Identify each line in the records below that contains the string "newSketch" and copy those lines. The match is case-sensitive.

***** SUPPLIED MATERIAL *****

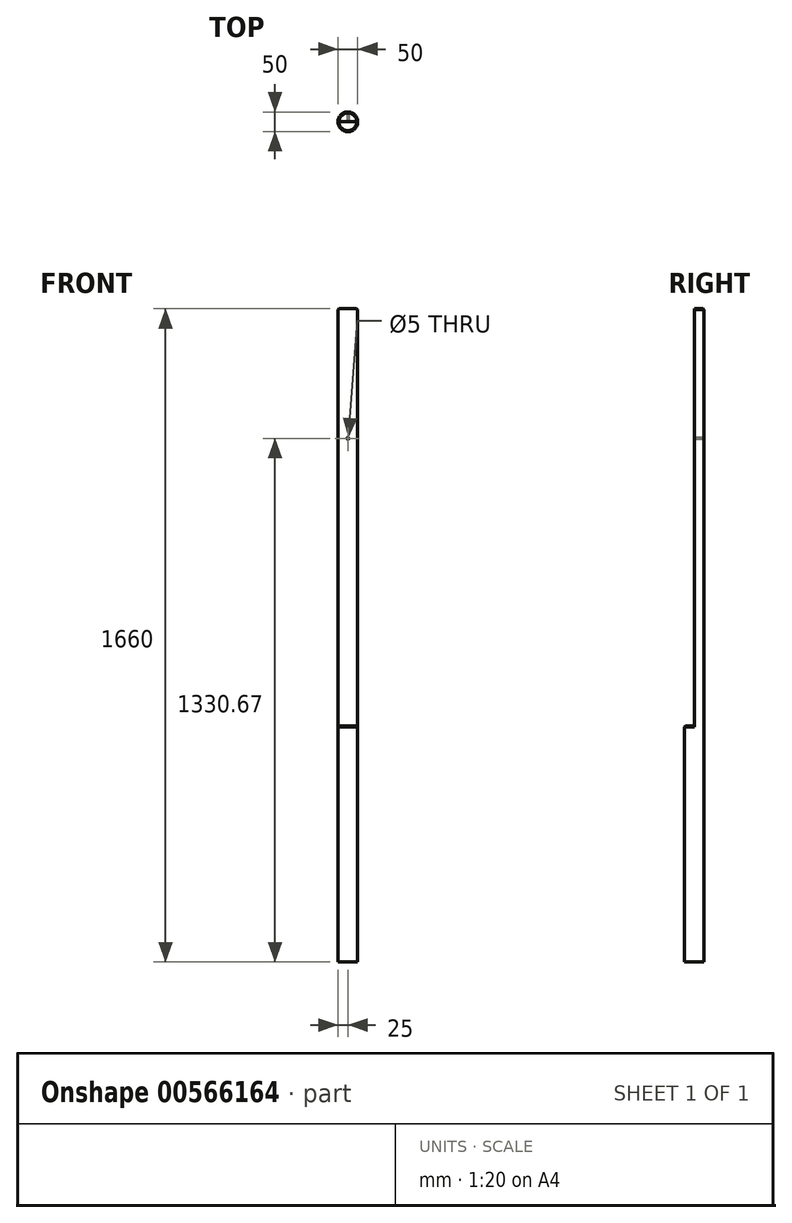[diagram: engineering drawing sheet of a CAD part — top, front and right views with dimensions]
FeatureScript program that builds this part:
annotation { "Feature Type Name" : "Feature", "Feature Type Description" : "" }
export const myFeature = defineFeature(function(context is Context, id is Id, definition is map)
    precondition{}
    {
        {
            var Q0;
            Q0=qCreatedBy(makeId("Top.planeOp"),FACE);
            var sketch = newSketch(context, id + "F0", { "sketchPlane" : qUnion([Q0])});
            skCircle(sketch, "E0", {"center": v(0, 0) * mm, "radius": 25 * mm});
            skLineSegment(sketch, "E1", {"start": v(-25, 0) * mm, "end": v(25, 0) * mm});
            skSolve(sketch);
        }
        {
            var Q0;
            {var subQ0=sQuery(id+"F0.wireOp",EDGE,"E1");Q0=makeQuery(id+"F0.imprint","IMPRINT",FACE,{"disambiguationData":[TD([[makeQuery(id+"F0.imprint","IMPRINT",EDGE,{"derivedFrom":subQ0}),1.0]])]});}
            extrude(context, id + "F1", {"entities" : qUnion([Q0]), "depth" : 1060 * mm, "offsetDistance" : 25.4 * mm});
        }
        {
            var Q0;
            {var subQ0=sQuery(id+"F0.wireOp",EDGE,"E1");Q0=makeQuery(id+"F0.imprint","IMPRINT",FACE,{"disambiguationData":[TD([[makeQuery(id+"F0.imprint","IMPRINT",EDGE,{"derivedFrom":subQ0}),-1.0]])]});}
            var Q1;
            {var subQ0=sQuery(id+"F0.wireOp",EDGE,"E1");Q1=makeQuery(id+"F0.imprint","IMPRINT",FACE,{"disambiguationData":[TD([[makeQuery(id+"F0.imprint","IMPRINT",EDGE,{"derivedFrom":subQ0}),1.0]])]});}
            extrude(context, id + "F2", {"entities" : qUnion([Q0, Q1]), "operationType" : NewBodyOperationType.ADD, "oppositeDirection" : true, "depth" : 600 * mm, "offsetDistance" : 25.4 * mm});
        }
        {
            var Q0;
            Q0=makeQuery(id+"F2.opExtrude","CAP_EDGE",EDGE,{"disambiguationData":[OSD([sQuery(id+"F0.wireOp",EDGE,"E0")])],"isStart":true});
            chamfer(context, id + "F3", {"entities" : qUnion([Q0]), "width" : 2.54 * mm, "tangentPropagation" : true});
        }
        {
            var Q0;
            Q0=makeQuery(id+"F1.opExtrude","CAP_EDGE",EDGE,{"disambiguationData":[OSD([sQuery(id+"F0.wireOp",EDGE,"E0")])],"isStart":false});
            chamfer(context, id + "F4", {"entities" : qUnion([Q0]), "width" : 2.54 * mm, "tangentPropagation" : true});
        }
        {
            var Q0;
            Q0=qCreatedBy(makeId("Front.planeOp"),FACE);
            var sketch = newSketch(context, id + "F5", { "sketchPlane" : qUnion([Q0])});
            skCircle(sketch, "E2", {"center": v(0, 730.67) * mm, "radius": 2.5 * mm});
            skLineSegment(sketch, "E3", {"start": v(0, 730.67) * mm, "end": v(0, 728.17) * mm});
            skSolve(sketch);
        }
        {
            var Q0;
            Q0=sQuery(id+"F5.wireOp",VERTEX,"E2.center");
            var Q1;
            Q1=makeQuery(id+"F1.opExtrude","SWEPT_BODY",BODY,{"disambiguationData":[OSD([sQuery(id+"F0.wireOp",EDGE,"E0"),sQuery(id+"F0.wireOp",EDGE,"E1")])]});
            hole(context, id + "F6", {"style" : HoleStyle.SIMPLE, "endStyle" : HoleEndStyle.THROUGH, "holeDiameter" : 5 * mm, "isTappedThrough" : true, "tappedDepth" : 12 * mm, "tapClearance" : 3, "locations" : qUnion([Q0]), "scope" : qUnion([Q1])});
        }
    });
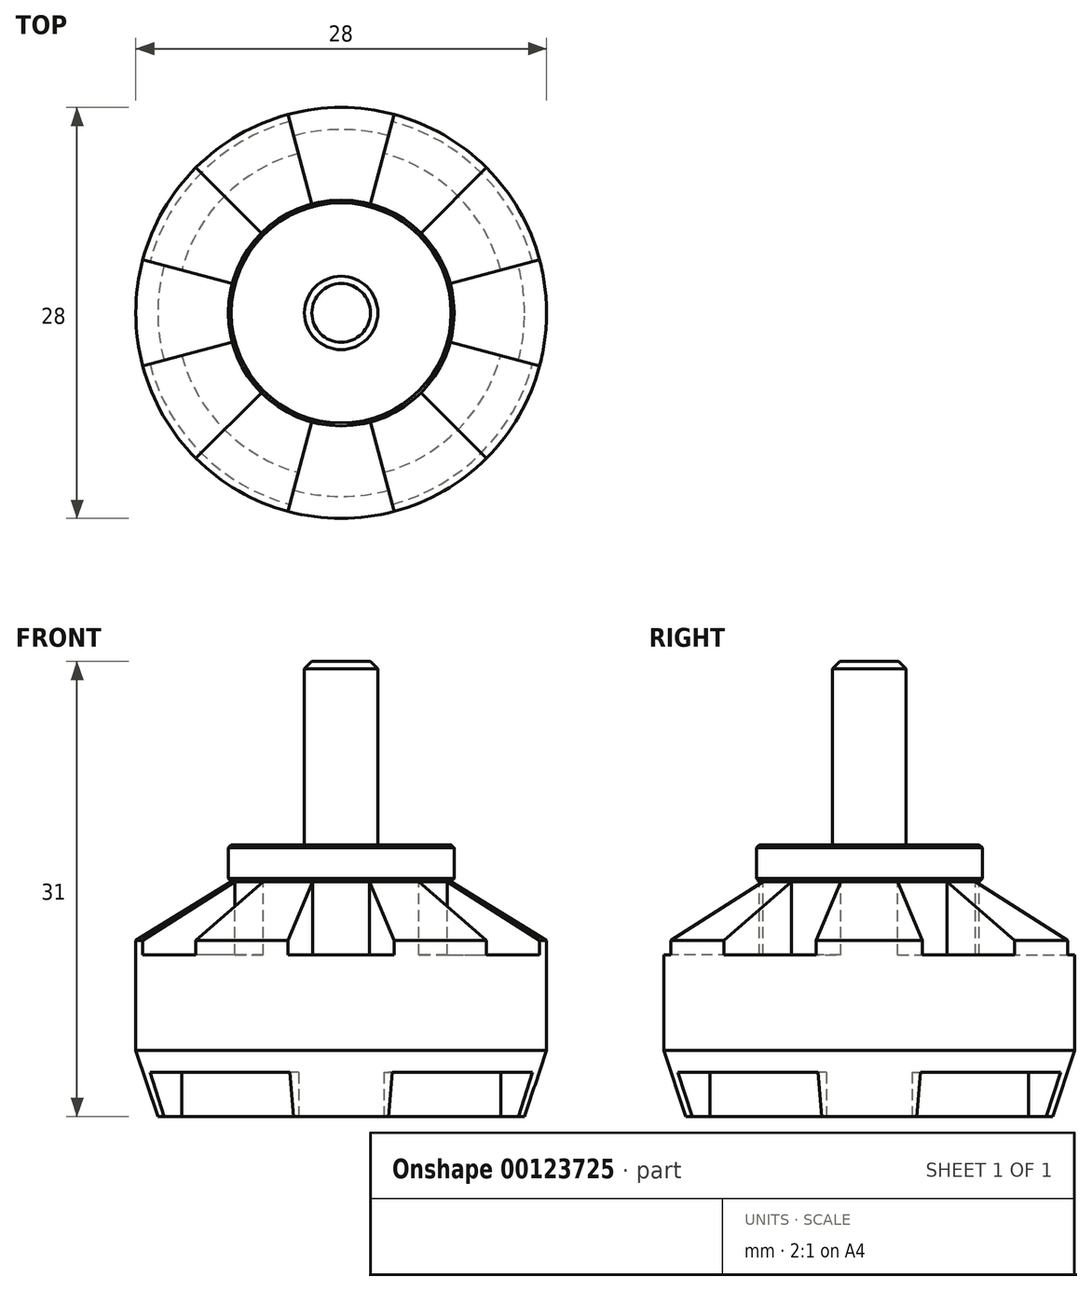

*****

> [OUTPUT FOR THIS EXERCISE]
            var sketch = newSketch(context, id + "F0", { "sketchPlane" : qUnion([Q0])});
            var sketch = newSketch(context, id + "F5", { "sketchPlane" : qUnion([Q0])});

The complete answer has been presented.